We may even find non-organic life elsewhere in the universe. Non-organic life is life that does not require carbon and uses different elements, such as silicon, instead. It may very well be that the fundamental basis of non-organic life is so easy to create that it spontaneously arises in a process very similar to evolution on Earth.
It is clear that space exploration will play a large role in expanding human civilization, but there are still many unknowns about exoplanets and the lives that may exist around them. And those lives may already be at a level far beyond what we can imagine.
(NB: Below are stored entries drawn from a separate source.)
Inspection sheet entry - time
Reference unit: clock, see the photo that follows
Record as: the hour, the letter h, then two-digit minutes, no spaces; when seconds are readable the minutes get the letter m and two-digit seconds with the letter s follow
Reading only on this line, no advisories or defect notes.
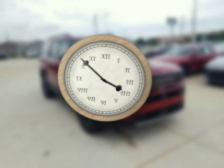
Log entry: 3h52
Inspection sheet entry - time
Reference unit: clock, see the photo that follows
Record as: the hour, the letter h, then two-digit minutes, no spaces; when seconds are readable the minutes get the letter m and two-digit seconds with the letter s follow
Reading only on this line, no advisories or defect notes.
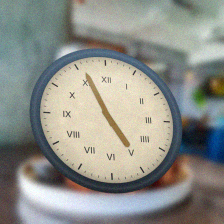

Consider what would happen if they had a level of technology that was so far beyond us that it could be used to travel to other parts of the universe in an instant. Perhaps they could even manipulate space and time itself to achieve such feats. If we ever do make contact with such a species (or even a more advanced version of our own), we should hope that they are benevolent; because if not, then it may very well mean the end of humanity.
It is also possible that perhaps humanity was not meant to be a spacefaring race. Perhaps Earth was meant to be the only place in the universe with life. It could be that we are destined to live and die here, without ever knowing what lies beyond our own planet. Maybe we have a purpose, maybe we don’t. Only time will tell.